Alemão é acusado de executar judeus no território holandês; deportação enfrenta barreiras judiciais

Reuters

25 de novembro de 2010 | 12h56

AMSTERDÃ - A Holanda abrirá um procedimento legal para pedir a extradição de um alemão de 88 anos que foi preso acusado de matar prisioneiros judeus em um campo de concentração do Exército nazista e que escapou da prisão em 1952.

 

A extradição do ex-soldado Klaas Carel Faber foi impedida pela Justiça alemã, que não permite a extradição de seus cidadãos acusados de crimes de guerra.
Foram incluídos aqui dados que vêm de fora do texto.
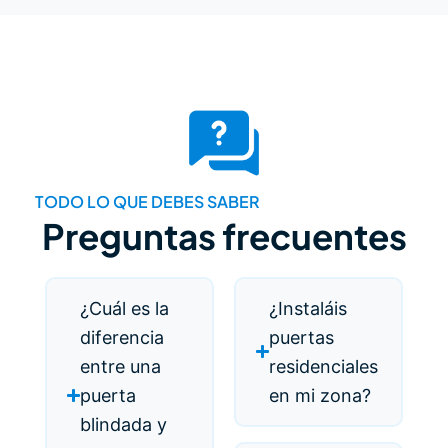
TODO LO QUE DEBES SABER
Preguntas frecuentes
¿Cuál es la
¿Instaláis
diferencia
puertas
entre una
residenciales
puerta
en mi zona?
blindada y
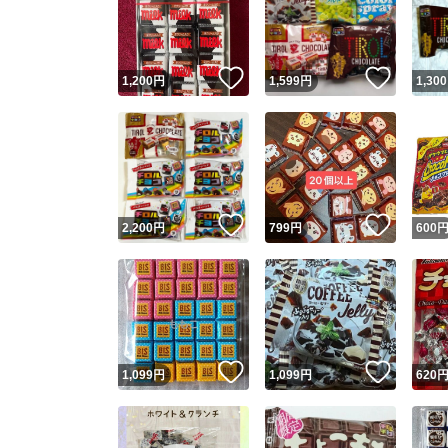
いいね！
いいね
1,200
円
1,599
円
1,300
いいね！
いいね
2,200
円
799
円
600
Yaho
安心取引
安心
いいね！
いいね
1,099
円
1,099
円
620
取引実績
取引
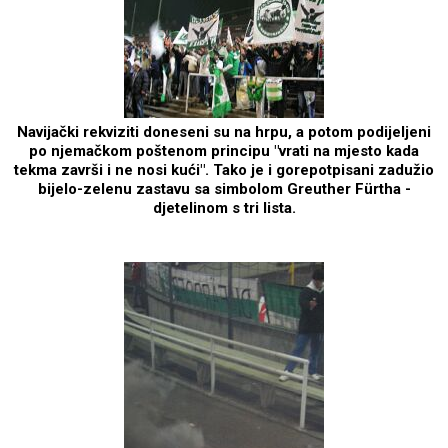
Navijački rekviziti doneseni su na hrpu, a potom podijeljeni
po njemačkom poštenom principu "vrati na mjesto kada
tekma završi i ne nosi kući". Tako je i gorepotpisani zadužio
bijelo-zelenu zastavu sa simbolom Greuther Fürtha -
djetelinom s tri lista.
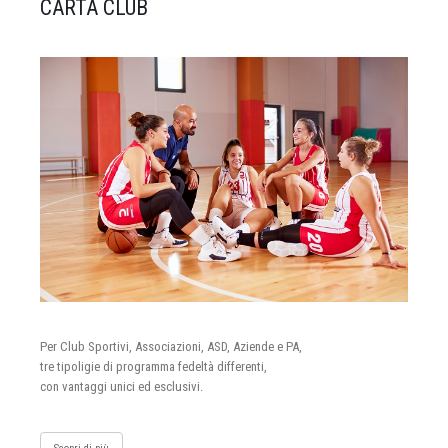
CARTA CLUB
Per Club Sportivi, Associazioni, ASD, Aziende e PA,
tre tipoligie di programma fedeltà differenti,
con vantaggi unici ed esclusivi.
Uma equipe especial que luta pela extradição de Faber emitiu nesta quinta um mandato de prisão em nível continental. O mandato europeu tem abrangência superior ao nacional e poderia levar a Justiça alemã a extraditar o nazista.

 

A ministra da Justiça da Alemanha, Sabine Leutheusser-Schnarrenberg, disse a um jornal alemão em setembro que ela acolheria novas tentativas de fazer Faber cumprir sua sentença. Israel também pressiona a Alemanha para que o nazista seja extraditado para a Holanda.

 

Faber foi condenado à morte em 1947 por ter matado pelo menos 11 pessoas no campo de Westbrooke, na Holanda, que se funcionava como parada para as viagens que levavam judeus a campos de concentração na Polônia, na Alemanha e na Ucrânia.

 

Faber escapou da Alemanha em 1952, após ser preso, junto de vários outros soldados nazistas. Devido à filiação de Faber ao Exército, lhe é conferida a cidadania alemã, o que impede sua deportação. Em 1957, um tribunal alemão declarou que não havia provas o suficiente para que ele fosse julgado.